Christoph Lenz


Christoph Lenz was born in 1988 in Vienna, Austria. He studied Technical Mathematics at the Technische Universit├Ąt Wien where he received his Bachelor's degree (2017) and the degree of Diplomingenieur (2019). After finishing his thesis which was written in collaboration with the IuE, he decided to join the research team of the institute, where he is currently working on his doctoral degree. His research interests include high performance algorithms and data structures and he will be working within the scope of the Christian Doppler Laboratory for High Performance TCAD.

Surface Mesh Simplification for Meshes Originating from Topography Simulation

An essential part of process technology computer-aided design (TCAD) simulations is the simulation of the evolution of a surface representing, for example, the growing oxide of a silicon oxidation process. This evolution is robustly handled via a level-set approach, requiring the surface to be implicitly represented for efficient implementation. This surface evolution is driven by the flux rate distribution, the computation of which is a dominant contribution to the simulation runtime but for which highly efficient implementations are available based on ray-tracing methods for explicit representations (e.g. triangle surface meshes). To utilize these high-performance flux calculation approaches, an optimized surface mesh is necessary, which has to be extracted from the level-set and optimized to balance resolution with the number of mesh elements.

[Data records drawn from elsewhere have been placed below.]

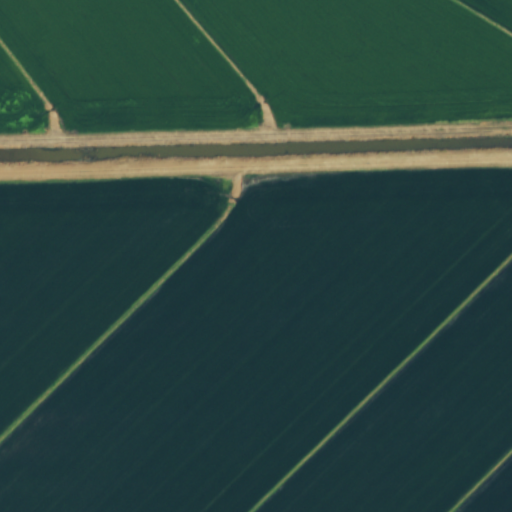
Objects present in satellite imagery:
road: (256, 166)
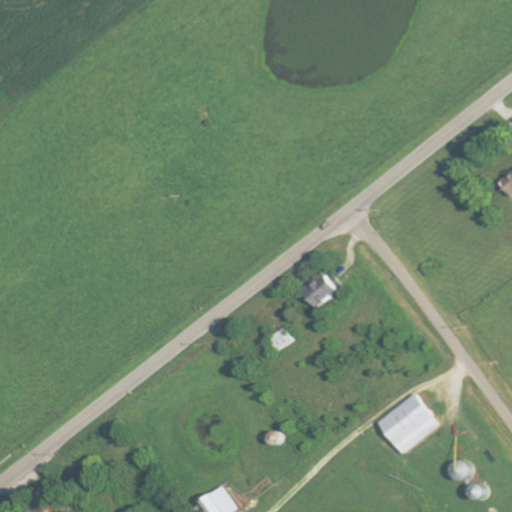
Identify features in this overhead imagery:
building: (509, 183)
road: (256, 288)
building: (322, 290)
road: (432, 317)
building: (411, 423)
building: (219, 502)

A surface mesh is extracted from the level-set using a marching cubes algorithm. This algorithm creates a significant number of triangles. Furthermore, depending on the position of the level-set function, the marching cubes algorithm may produce bad elements, such as triangles with a very small angle (needles). Moreover, the computational cost of ray tracing (essential for flux rate calculations) increases with the number of triangles in the surface mesh. So, simplifying these surface meshes is an important way to reduce the surface rate calculation runtime.Fig. 1 shows an example of a surface mesh that has been extracted from a level-set after several simulation steps. When inspecting this surface mesh, it can clearly be seen that it has several huge flat areas with an unnecessarily fine resolution. These flat areas do not contain geometric variation, so the triangles in these areas hold redundant information about the geometry of the surface mesh.

To reduce the resolution in such geometrically constant areas, a new surface mesh simplification method has been developed. This method splits the surface mesh into two separate regions. One region contains the areas that hold information about the geometry of the surface mesh (the feature region), and the other region contains the flat areas of the surface mesh (the transition region).This is achieved using feature detection on the surface mesh that utilizes the mean curvature of each vertex in the surface mesh. This allows one to carefully simplify the feature region in a very limited manner, which lowers the deviation from the original surface mesh. On the other hand, the transition region can be simplified to a greater extent since there is no information about the geometry that needs to be preserved (i.e. flat regions).Furthermore, to sustain a high triangle quality within the entire surface mesh, the transition region is simplified to form a transition from small to big triangles. Fig. 2 shows an example of a surface mesh simplified using this method.This process allows the simplification algorithm to remove more triangles from flat areas of a surface mesh and is thereby able to create a simplified surface mesh with little to no deviation from the original surface mesh (see Fig. 3).

Fig. 1: Surface mesh extracted from a level-set using a marching cubes algorithm.

Fig. 2: Surface mesh simplified with the proposed simplification method.

Fig. 3: Hausdorff distance from each vertex of the original surface mesh to a surface mesh simplified using the new simplification method and a reference algorithm. The smaller the Hausdorff distance, the better.